Given the issues faced by Thames Water, what is your outlook for water utilities, and listed utilities specifically?
There is clear case for the superior performance of listed water utilities over unlisted peers, as evidenced in the performance and gearing data. The issues at Thames Water have been ‘bubbling’ away for 10-years or more, and this has been known for anyone who takes the time to follow the reporting issued by OFWAT.Overall, if you look at the consistent quality performers, on operations, finance and in terms of prudent management, there are high-quality water assets in both the listed and unlisted markets.

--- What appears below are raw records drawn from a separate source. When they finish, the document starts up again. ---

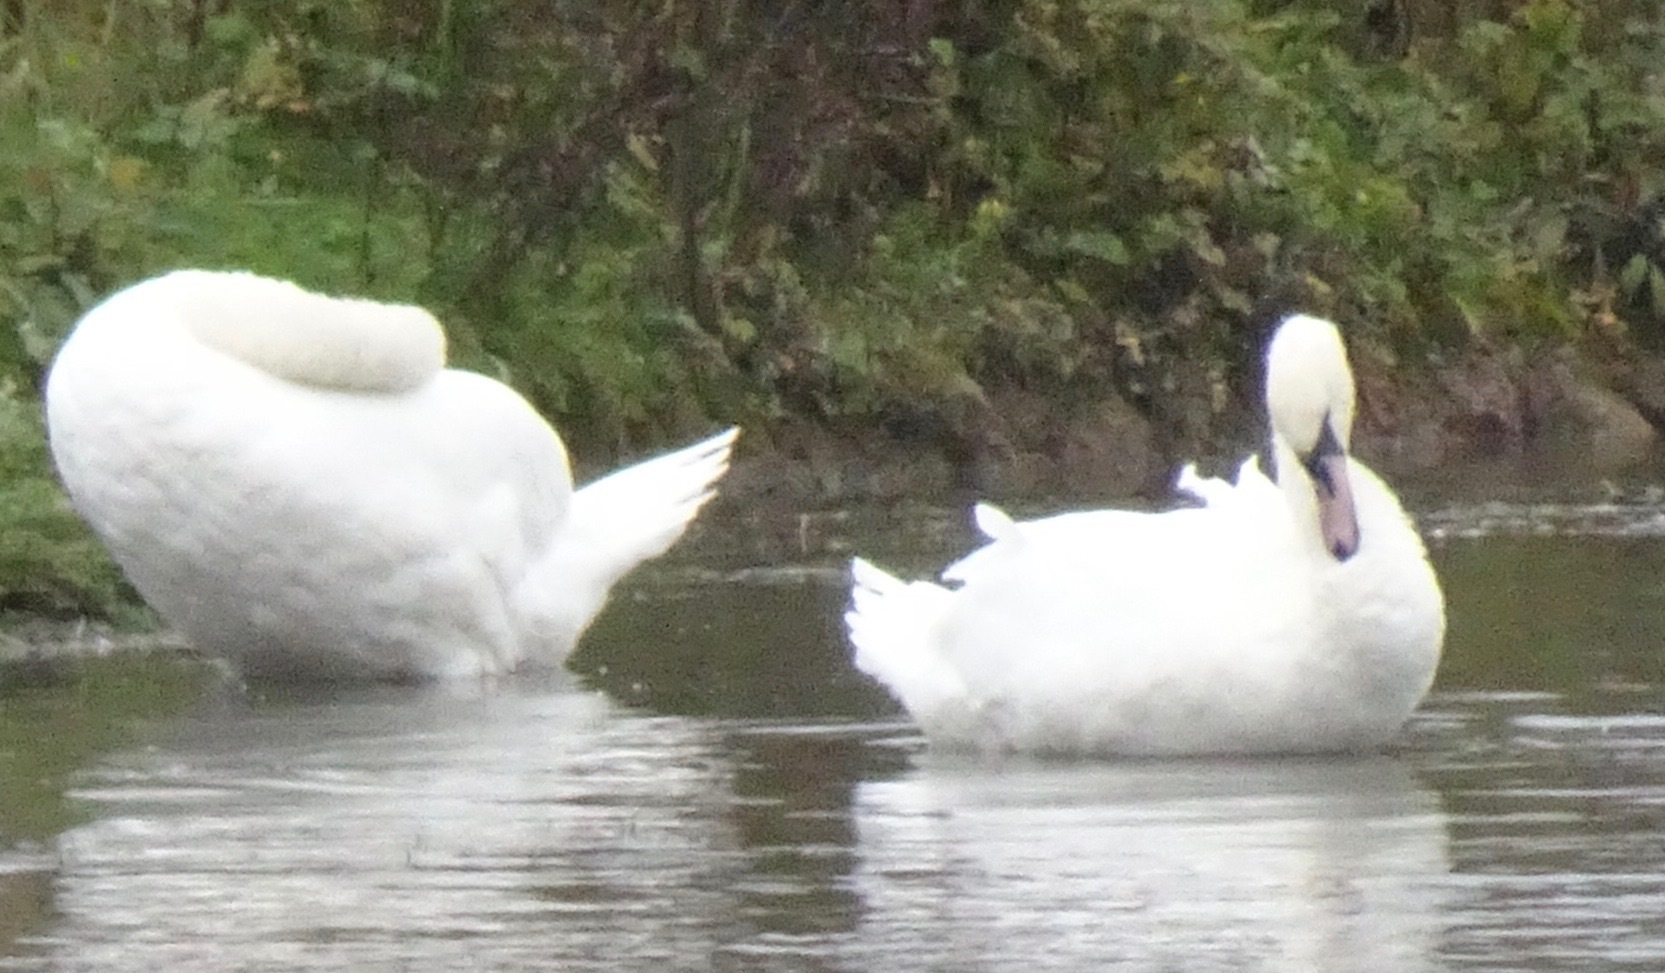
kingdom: Animalia
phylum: Chordata
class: Aves
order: Anseriformes
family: Anatidae
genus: Cygnus
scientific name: Cygnus olor
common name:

The listed markets clearly benefit from the additional transparency and scrutiny that comes with listing, and this likely helps keep these utilities focused on prudent management.
We believe that the sector has a bright future, and the two companies we currently hold, Severn Trent and Pennon, show strong defensive characteristics that benefit our portfolio. These characteristics include strong inflation protection, attractive dividend yields, lower correlations to listed markets bringing in diversification benefits, and strong financial performance when compared to any regulated utility, including water.
We see the dividends of the three listed UK water utilities as sustainable. This is due to a combination of factors including balance sheet health, payout ratios and superior relative cash flow generation. In terms of raising equity, we do not see much potential for this during the current regulatory period, however, for the next reset (P24 in 2024) there is some potential for new growth equity to be needed by the sector given the significant capital investments that may be incorporated in those plans. This will depend on a number of factors, including the base allowed returns from OFWAT and its composition, and some other parameters that affect cash flow generation such as the PAYG assumption and RCV run-off. However, new allowable capital investment is subsequently added to the RCV of each utility, and in turn, drives significant revenue growth under the regulatory system. This means that there is a significant potential opportunity in participating in an equity raise for utilities that pass our stringent criteria. Overall, we believe the future for water utilities is bright, especially in the listed space.